Carlito’s Way Screen 12 articles

Carlito’s Way


Carlito’s Way Poster
  • Though ranking films is rarely edifying, the film's placement at the top [of a Cahiers du cinéma poll on the '90s] might be in recognition of its ability to both capture and comment on the prevailing temperament of the 1990s. After years of material excess and rampant capitalism brought little more than an exacerbation of societal problems, the film's optimism that life is worth living despite such hardships... is a message of hope, however thin and however problematic.

  • Carlito’s Way is one of De Palma’s most dramatically engaging films, a character-driven period epic where the final half-hour is a non-stop chase through offices, a hospital, a night club, the subway, and Grand Central Station, concluding at this incendiary Ground Zero destination of death, affirming how great suspense moviemaking pulls the audience in with sympathy and fear in spite of the ineluctable outcome of which we’re already certain.

  • What seems like an offhand image here is really an excuse for De Palma to sync his hero up visually with the object of his gaze - the former girlfriend he’s watching in the window of a ballet studio. The camera alternates between gradual push-ins on each of them, slowly revealing that her hand-over-the-head ballet pose rhymes with his silly method for keeping his hair dry.

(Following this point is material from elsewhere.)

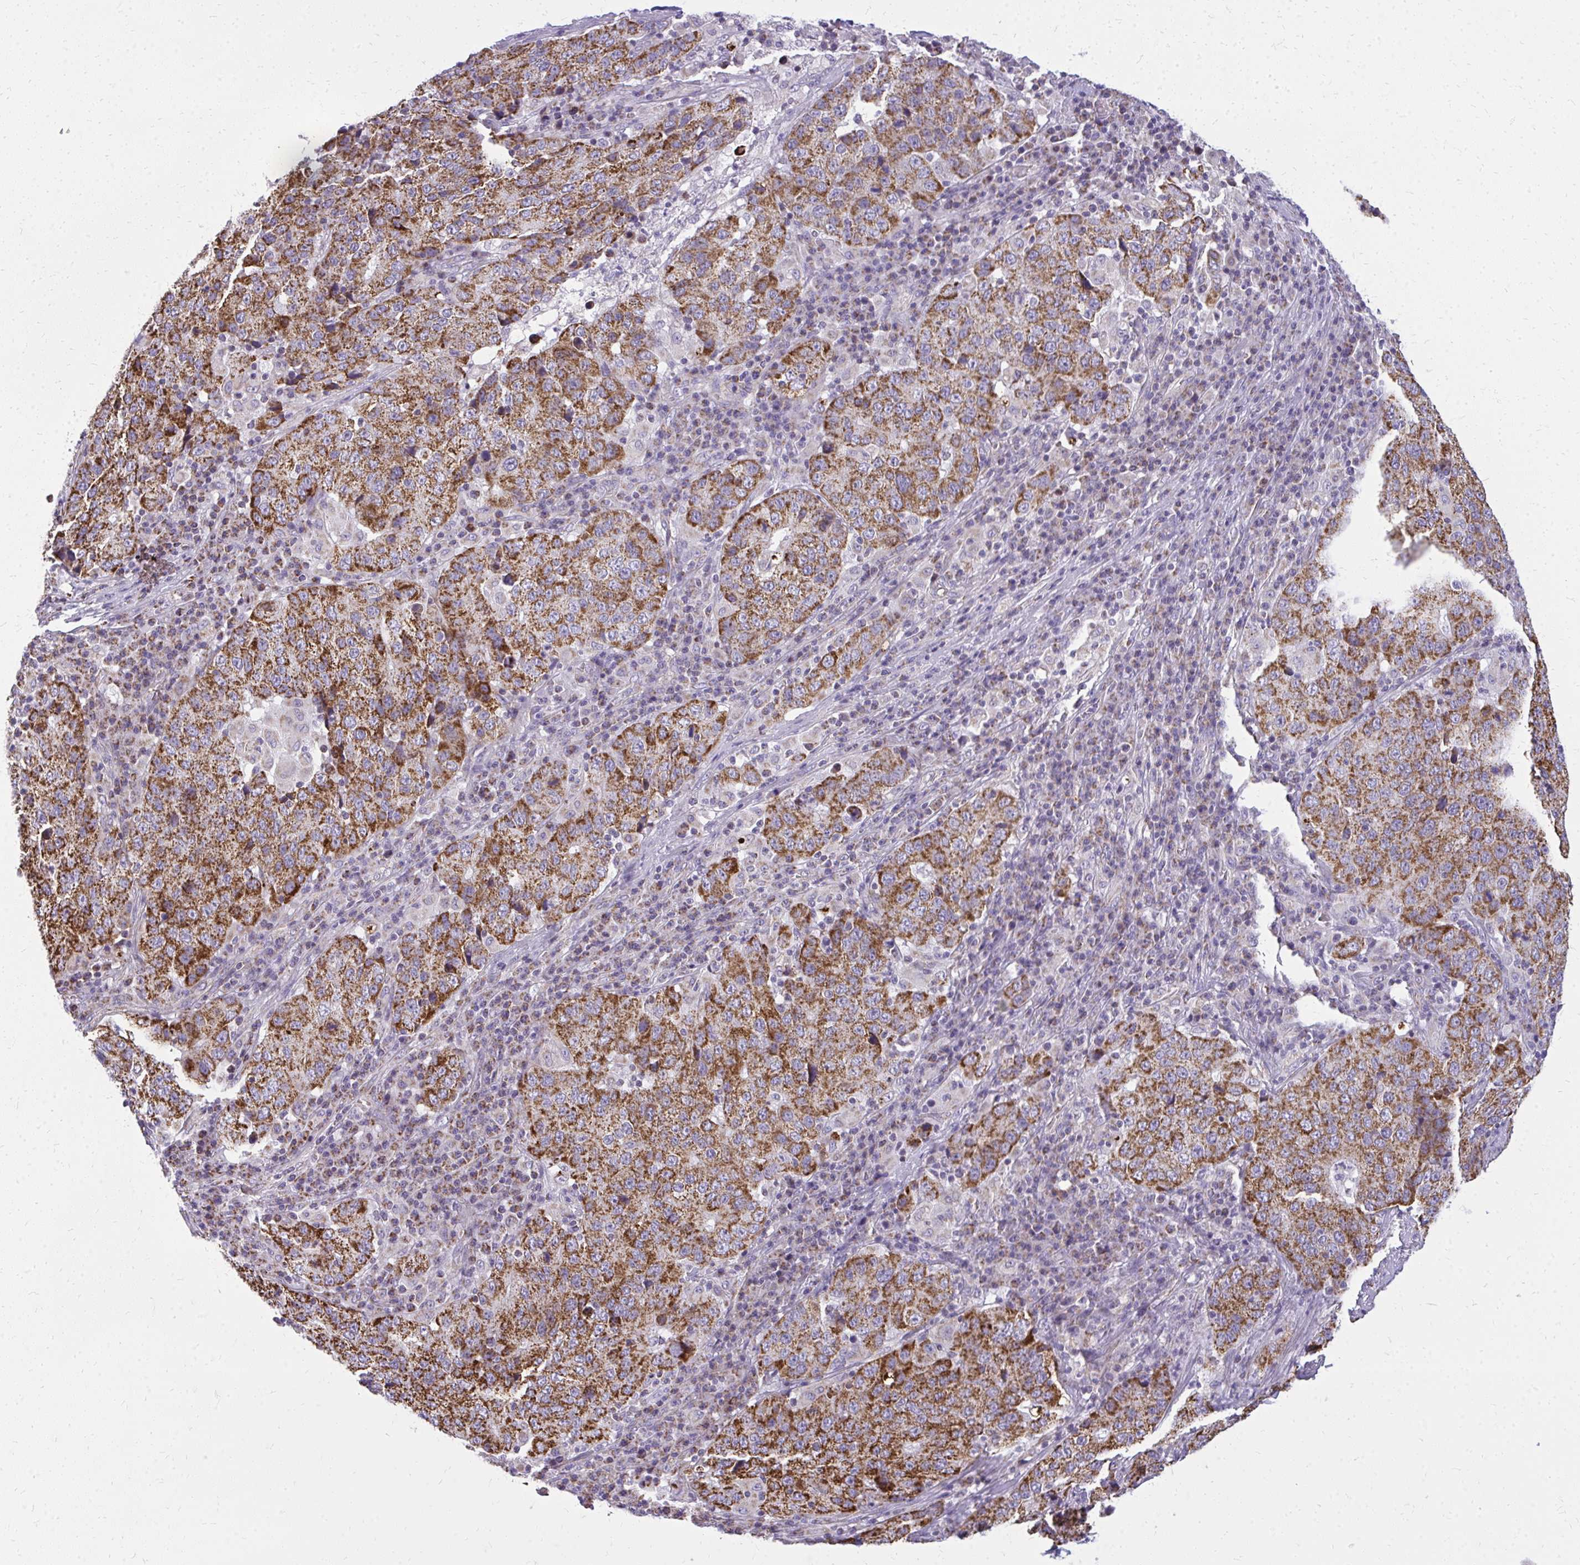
{"staining": {"intensity": "strong", "quantity": ">75%", "location": "cytoplasmic/membranous"}, "tissue": "stomach cancer", "cell_type": "Tumor cells", "image_type": "cancer", "snomed": [{"axis": "morphology", "description": "Adenocarcinoma, NOS"}, {"axis": "topography", "description": "Stomach"}], "caption": "This is an image of immunohistochemistry (IHC) staining of adenocarcinoma (stomach), which shows strong staining in the cytoplasmic/membranous of tumor cells.", "gene": "IFIT1", "patient": {"sex": "male", "age": 71}}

  • Carlito’s Way is complex, resilient, and uncannily moving. Its power originates not just in director De Palma’s command of technique—a given, even in his films that don’t work—but in his determination to take his hero at his word and demand that audiences do the same. It treats cliches not as storytelling shortcuts, but as metaphors for personal struggle.

  • Making a crime yarn look “truly human” and “realistic” is not the point of this film. . . . Here we have something handled with an air of fatalism. But though the story in Carlito’s Way is treated in a fatalistic sense, the moment-to-moment, frame-to-frame experience is anything but rigid and stodgy from over-determination. It sings, dances, punches, slinks, embeds. It moves like the luxurious tracking shots that punctuate the film.

  • Like Hitchcock, the filmmaker De Palma was so heavily influenced by, De Palma constructs Carlito’s Way with the viewer very much in mind. He has crafted a plot based on the principle of ephemerality, of transience, of allowing a dream to exist only to have it withdrawn. The profundity and melancholy of Carlito’s Way lies in the gesture De Palma makes that, like the cinema and life itself, Carlito by striving desperately to make his dream a reality is constantly haunted by death.

  • It's one of Pacino’s best chapters in the cinematic road movie that is his eternal death. Upside down, in slow motion, colour-drained, across Central Station, fixated on a garish, tacky Caribbean billboard. He looks into it and sees the same fantasy world which drew him to the USA from Cuba in Scarface over a decade ago. In Scarfacehe went out in a blaze of operatic death – a spectacular demise in neon, disco and velvet. In Carlito’s Way he goes out in fluorescent, strings and vinyl.

  • Carlito dreams, but the city knows better. Pacino paces his voice-over with the consummate ease of a poet capturing the everyday rhythms, silences and tensions of city life as Auden’s “great wrong place.” His words are measured, clipped and sculptured with the generic hard-boiled familiarity of classic crime fiction (Hammett/Chandler) and film noir. It is a noble, poignant doomed voice-over, almost Proustian in its elliptical temporality and subtlety.

  • Dancing pervades Carlito’s Way. . . . But more than that, this film is a dance. And it’s not just Gail’s occupation and dream, or the recurrence of a motif. Despite his protestations, Carlito is the dancer of this film. And De Palma knows this, just as he knows Pacino is the perfect dancer. There’s nothing quite so cinematic as Pacino following or leading a steadicam: his every movement through the club, to the disco of the ’70s, a part of this dance.

  • De Palma achieves immortality through the creation of Film as Art. Never really as cold and calculating as his detractors would have you believe, De Palma builds on the humanist line he introduced into his work with Blow Out, in 1981. Once again he calls on cinematic technique to serve the higher purpose of illuminating his characters and their fleeting passage through life, but here adds a translucent, tremulous note of poignancy and doomed longing that haunts his already haunted protagonist.

  • Although De Palma and Pacino are said to have clashed over Scarface, their work here produces one of the finest collaborations between a director and an actor I have ever seen. It is truly the performance of Pacino's career to date; free of the mannered exhibitionism that wins him Oscars, it is based on an intense concentration of energy within the film frame that is absolutely riveting to behold. On every level, Carlito's Way is one of the great films of the '90s.

  • If De Palma has made a duller movie than this 144-minute snoozefest (1993), I count myself fortunate to have missed it. . . . Adapted by David Koepp from two novels by Edwin Torres, this slugs its way through almost 70 years of gangster-movie cliches (I guess they're supposed to be hommages) and juiceless performances to arrive at a set-piece climax in Grand Central Station that isn't worth the wait. But many of my overseas friends consider this movie sublime, so I must be missing something.